→ EXERCISE INSTRUCTIONS:
Retype, word for word, every line of the records below starting at the one that contains "ring mcp: (331, 182)" and ending at the one that contains "pinky tip: (305, 175)"; include both of those lines and nothing more.
***** RECORD EXCERPTS
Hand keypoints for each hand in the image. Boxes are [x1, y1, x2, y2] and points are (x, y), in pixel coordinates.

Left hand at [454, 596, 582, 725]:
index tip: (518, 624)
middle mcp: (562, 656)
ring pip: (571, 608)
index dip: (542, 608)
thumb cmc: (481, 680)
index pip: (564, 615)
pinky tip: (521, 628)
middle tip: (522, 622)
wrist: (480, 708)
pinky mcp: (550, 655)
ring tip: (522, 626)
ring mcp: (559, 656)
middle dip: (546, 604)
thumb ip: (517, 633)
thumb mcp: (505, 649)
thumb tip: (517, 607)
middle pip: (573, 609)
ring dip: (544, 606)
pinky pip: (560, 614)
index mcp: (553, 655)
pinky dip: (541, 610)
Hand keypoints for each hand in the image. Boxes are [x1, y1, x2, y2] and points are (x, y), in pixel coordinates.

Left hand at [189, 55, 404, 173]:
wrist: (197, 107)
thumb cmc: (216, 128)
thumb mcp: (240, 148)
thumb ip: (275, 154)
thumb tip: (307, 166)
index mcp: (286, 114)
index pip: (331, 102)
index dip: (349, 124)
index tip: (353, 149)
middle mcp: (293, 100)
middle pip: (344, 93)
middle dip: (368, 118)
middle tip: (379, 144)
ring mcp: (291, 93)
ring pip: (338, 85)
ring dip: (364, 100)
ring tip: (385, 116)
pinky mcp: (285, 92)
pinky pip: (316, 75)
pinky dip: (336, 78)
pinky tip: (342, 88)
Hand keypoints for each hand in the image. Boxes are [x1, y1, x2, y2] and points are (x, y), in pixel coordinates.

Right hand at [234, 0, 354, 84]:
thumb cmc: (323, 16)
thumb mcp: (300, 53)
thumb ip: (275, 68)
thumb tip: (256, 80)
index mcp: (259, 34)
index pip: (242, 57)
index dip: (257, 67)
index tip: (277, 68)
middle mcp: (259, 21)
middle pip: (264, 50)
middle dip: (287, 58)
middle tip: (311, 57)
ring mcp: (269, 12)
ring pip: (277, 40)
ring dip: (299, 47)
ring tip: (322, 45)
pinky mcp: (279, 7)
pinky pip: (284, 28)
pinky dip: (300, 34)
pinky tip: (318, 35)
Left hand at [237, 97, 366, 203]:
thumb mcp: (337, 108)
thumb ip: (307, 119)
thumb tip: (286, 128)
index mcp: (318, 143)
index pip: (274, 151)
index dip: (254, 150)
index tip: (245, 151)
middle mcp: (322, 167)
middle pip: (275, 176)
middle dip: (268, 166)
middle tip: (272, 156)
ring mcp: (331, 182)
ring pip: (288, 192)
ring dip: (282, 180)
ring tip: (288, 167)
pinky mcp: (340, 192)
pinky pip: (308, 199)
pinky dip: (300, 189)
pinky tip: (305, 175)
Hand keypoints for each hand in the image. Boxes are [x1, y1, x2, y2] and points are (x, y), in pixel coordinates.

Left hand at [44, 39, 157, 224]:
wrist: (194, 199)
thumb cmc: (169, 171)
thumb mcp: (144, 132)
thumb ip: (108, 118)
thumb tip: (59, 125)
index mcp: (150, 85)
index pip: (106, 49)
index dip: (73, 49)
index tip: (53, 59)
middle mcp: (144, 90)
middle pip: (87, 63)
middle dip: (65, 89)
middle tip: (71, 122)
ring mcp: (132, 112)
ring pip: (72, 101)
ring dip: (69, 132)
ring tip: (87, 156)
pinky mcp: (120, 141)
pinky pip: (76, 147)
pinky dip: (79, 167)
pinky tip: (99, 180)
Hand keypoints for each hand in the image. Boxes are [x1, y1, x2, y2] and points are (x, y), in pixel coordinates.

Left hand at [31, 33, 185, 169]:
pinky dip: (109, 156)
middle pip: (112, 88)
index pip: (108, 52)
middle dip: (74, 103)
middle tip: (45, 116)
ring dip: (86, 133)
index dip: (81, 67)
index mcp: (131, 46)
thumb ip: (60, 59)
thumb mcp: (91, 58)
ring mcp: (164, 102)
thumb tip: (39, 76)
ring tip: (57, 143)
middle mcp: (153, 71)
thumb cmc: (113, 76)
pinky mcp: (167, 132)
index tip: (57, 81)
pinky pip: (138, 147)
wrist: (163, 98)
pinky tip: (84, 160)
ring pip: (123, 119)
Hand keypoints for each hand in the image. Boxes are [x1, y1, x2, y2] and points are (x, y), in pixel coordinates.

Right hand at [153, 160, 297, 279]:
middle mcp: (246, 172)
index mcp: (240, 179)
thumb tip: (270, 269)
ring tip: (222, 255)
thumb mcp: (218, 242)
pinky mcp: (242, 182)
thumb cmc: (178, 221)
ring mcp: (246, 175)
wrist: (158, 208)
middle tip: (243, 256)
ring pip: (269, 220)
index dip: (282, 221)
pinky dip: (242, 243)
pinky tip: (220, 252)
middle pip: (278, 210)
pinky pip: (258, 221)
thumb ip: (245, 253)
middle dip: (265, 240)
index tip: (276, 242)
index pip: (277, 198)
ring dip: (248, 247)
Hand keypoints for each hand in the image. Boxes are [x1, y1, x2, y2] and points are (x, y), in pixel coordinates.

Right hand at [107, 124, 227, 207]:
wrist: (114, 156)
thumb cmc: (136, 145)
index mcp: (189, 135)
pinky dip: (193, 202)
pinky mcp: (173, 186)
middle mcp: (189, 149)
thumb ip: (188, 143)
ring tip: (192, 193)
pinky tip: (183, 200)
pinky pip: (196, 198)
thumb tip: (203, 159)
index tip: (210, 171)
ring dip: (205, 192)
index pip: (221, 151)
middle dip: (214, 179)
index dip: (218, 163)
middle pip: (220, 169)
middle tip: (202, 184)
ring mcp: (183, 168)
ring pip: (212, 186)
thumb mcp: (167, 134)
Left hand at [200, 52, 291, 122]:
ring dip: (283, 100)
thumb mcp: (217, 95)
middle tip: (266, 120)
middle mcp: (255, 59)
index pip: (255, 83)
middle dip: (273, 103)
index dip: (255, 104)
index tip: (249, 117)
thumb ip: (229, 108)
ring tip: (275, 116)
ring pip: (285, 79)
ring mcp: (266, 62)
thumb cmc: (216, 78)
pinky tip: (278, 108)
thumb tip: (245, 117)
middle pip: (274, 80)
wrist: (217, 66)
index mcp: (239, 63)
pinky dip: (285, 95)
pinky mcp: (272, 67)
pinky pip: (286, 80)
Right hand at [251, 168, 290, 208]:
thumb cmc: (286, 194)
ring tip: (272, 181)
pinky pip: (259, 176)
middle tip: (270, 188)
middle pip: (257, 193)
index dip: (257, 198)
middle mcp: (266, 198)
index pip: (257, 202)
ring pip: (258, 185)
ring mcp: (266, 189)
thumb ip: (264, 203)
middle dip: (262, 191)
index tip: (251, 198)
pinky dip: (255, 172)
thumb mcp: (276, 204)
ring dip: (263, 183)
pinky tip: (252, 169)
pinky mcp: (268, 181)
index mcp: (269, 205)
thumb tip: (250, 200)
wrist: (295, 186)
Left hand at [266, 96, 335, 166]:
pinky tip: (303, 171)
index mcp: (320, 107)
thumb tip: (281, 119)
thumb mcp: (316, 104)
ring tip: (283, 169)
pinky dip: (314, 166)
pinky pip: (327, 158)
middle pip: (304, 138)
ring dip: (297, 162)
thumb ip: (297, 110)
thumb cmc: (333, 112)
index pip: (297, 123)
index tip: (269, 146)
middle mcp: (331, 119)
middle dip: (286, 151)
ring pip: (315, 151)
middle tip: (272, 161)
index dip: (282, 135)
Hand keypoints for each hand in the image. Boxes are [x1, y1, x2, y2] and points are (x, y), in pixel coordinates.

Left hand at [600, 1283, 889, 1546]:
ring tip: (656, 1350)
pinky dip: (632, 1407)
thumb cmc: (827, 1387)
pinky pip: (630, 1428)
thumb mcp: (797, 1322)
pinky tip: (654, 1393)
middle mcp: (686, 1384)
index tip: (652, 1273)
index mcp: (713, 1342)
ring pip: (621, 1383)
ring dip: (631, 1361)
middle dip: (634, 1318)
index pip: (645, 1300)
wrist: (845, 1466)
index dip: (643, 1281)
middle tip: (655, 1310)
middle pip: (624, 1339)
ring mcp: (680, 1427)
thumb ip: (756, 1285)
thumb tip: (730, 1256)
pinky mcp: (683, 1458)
**********
→ WRITTEN SOLUTION:
ring mcp: (331, 182)
ring pip: (288, 192)
ring dip: (282, 180)
ring tip: (288, 167)
pinky mcp: (340, 192)
pinky pip: (308, 199)
pinky dip: (300, 189)
pinky tip: (305, 175)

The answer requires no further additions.